Terna è un grande operatore di reti per la trasmissione dell’energia elettrica, guidato da Luigi Roth, Presidente, e Flavio Cattaneo, Amministratore Delegato.
Il Gruppo Terna, primo operatore indipendente in Europa e settimo al mondo per chilometri di linee gestiti, è il principale proprietario della Rete di Trasmissione Nazionale di energia elettrica con oltre 62 mila km di linee in Alta tensione su tutto il territorio italiano. Ha la responsabilità, 365 giorni l’anno, 24 ore su 24, della trasmissione e del dispacciamento dell’energia e quindi della gestione in sicurezza dell’equilibrio tra la domanda e l’offerta di energia elettrica in Italia.
Il Gruppo Terna è una realtà di eccellenza italiana, con oltre 3500 professionisti impegnati quotidianamente nella sicurezza del sistema elettrico nazionale. La Società è responsabile della programmazione, sviluppo e manutenzione della Rete, coniugando competenze, tecnologie e innovazione in linea con le best practices internazionali.
Il Gruppo Terna costituisce un esempio di eccellenza come Gestore di rete di trasmissione indipendente, in linea con il modello di “separazione proprietaria” previsto dal 3° pacchetto energia dell’Unione Europea.
Azionariato
Terna è quotata alla Borsa Italiana dal 2004 (ticker Bloomberg: TRN IM; ticker Thomson-Reuters: TRN.MI). Azionista di riferimento è la Cassa Depositi e Prestiti con il 29,94%. Il 66% del capitale sociale è in mani italiane mentre il 34% è detenuto da investitori istituzionali esteri. Tra i principali azionisti della società: Enel al 5,1%, Pictet Funds Europe S.A. al 4,9%, BlackRock Inc. al 2,2%, Assicurazioni Generali al 2,1% e Romano Minozzi al 4,2% (Dati al 26/07/2010). Il restante 55% circa è ripartito tra investitori istituzionali e retail.

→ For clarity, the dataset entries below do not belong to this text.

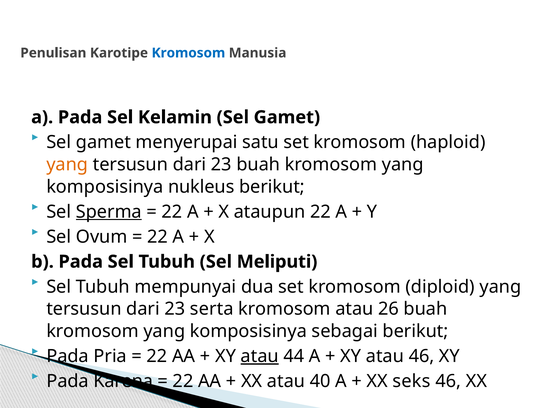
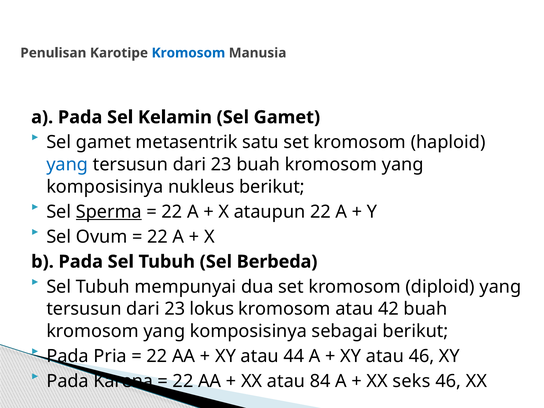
menyerupai: menyerupai -> metasentrik
yang at (67, 165) colour: orange -> blue
Meliputi: Meliputi -> Berbeda
serta: serta -> lokus
26: 26 -> 42
atau at (260, 356) underline: present -> none
40: 40 -> 84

La trasmissione dell’energia
Terna è responsabile della trasmissione di energia elettrica ad alta e ad altissima tensione. Trasmettere vuol dire trasferire l’energia elettrica prodotta dai centri di produzione alle zone di consumo. Perché ciò avvenga occorrono linee e stazioni di trasformazione: gli elementi che costituiscono la Rete di trasmissione, la spina dorsale del sistema elettrico italiano.
I numeri del sistema
> 62.000 km di rete
317,6 mld kWh il fabbisogno Italia 2009
1.000 MW la capacità di trasporto delle linee più potenti
22 linee di interconnessione con l’estero
383 stazioni di trasformazione e smistamento
1.600 metri il record mondiale di profondità raggiunto dal cavo SA.PE.I.
Ambiente e Sostenibilità
La sensibilità nei confronti dell’ambiente è alla base delle scelte strategiche aziendali.
Fondamentale l’approccio Terna nella concertazione con le regioni (18 protocolli firmati) e gli enti locali anche attraverso la VAS (Valutazione Ambientale Strategica) per individuare le soluzioni migliori per far coincidere le esigenze di sviluppo della rete elettrica con le richieste di tutela ambientale e culturale del territorio.
In linea con le best practice delle maggiori società quotate, Terna pubblica un Rapporto di sostenibilità sulle prestazioni non finanziarie con particolare attenzionealle ricadute gestionali, ambientali e sociali del suo operato.
Strategia: il Piano Terna 2010-2014
Il Piano strategico 2010-2014 prevede investimenti complessivi per 4,3 miliardi di euro, principalmente per lo sviluppo della rete, con una crescita di 900 milioni di euro, pari al + 26%, rispetto a quanto annunciato nel Piano precedente (3,4 miliardi di euro). Confermata la politica dei dividendi: crescita annua del 4%, con il 2008 come anno di riferimento, più l’integrazione derivante dalla vendita delle attività brasiliane.
Struttura
Bilancio 2009: principali risultati
Il Bilancio 2009 si è chiuso con ricavi pari a 1306,7 milioni di euro, con un incremento del 13,8% rispetto al 2008.
L’EBITDA, pari a 1003,2 milioni di euro, cresce del 18% mentre l’utile netto si attesta a 771 milioni di euro, segnando un +135,4% sul 2008.
Tali risultati hanno portato Terna a proporre un dividendo per il 2009 di 19,0 centesimi di euro per azione, +20% rispetto al 2008, confermando le aspettative dicrescita garantita del 4% annunciata nel Piano Strategico. L’acconto di 7 centesimi di euro è stato pagato a novembre 2009 mentre il saldo di 12 centesimi di euro a giugno 2010.
Gli investimenti, pari a 900,4 milioni di euro, sono aumentati del 17,7% rispetto all’esercizio precedente.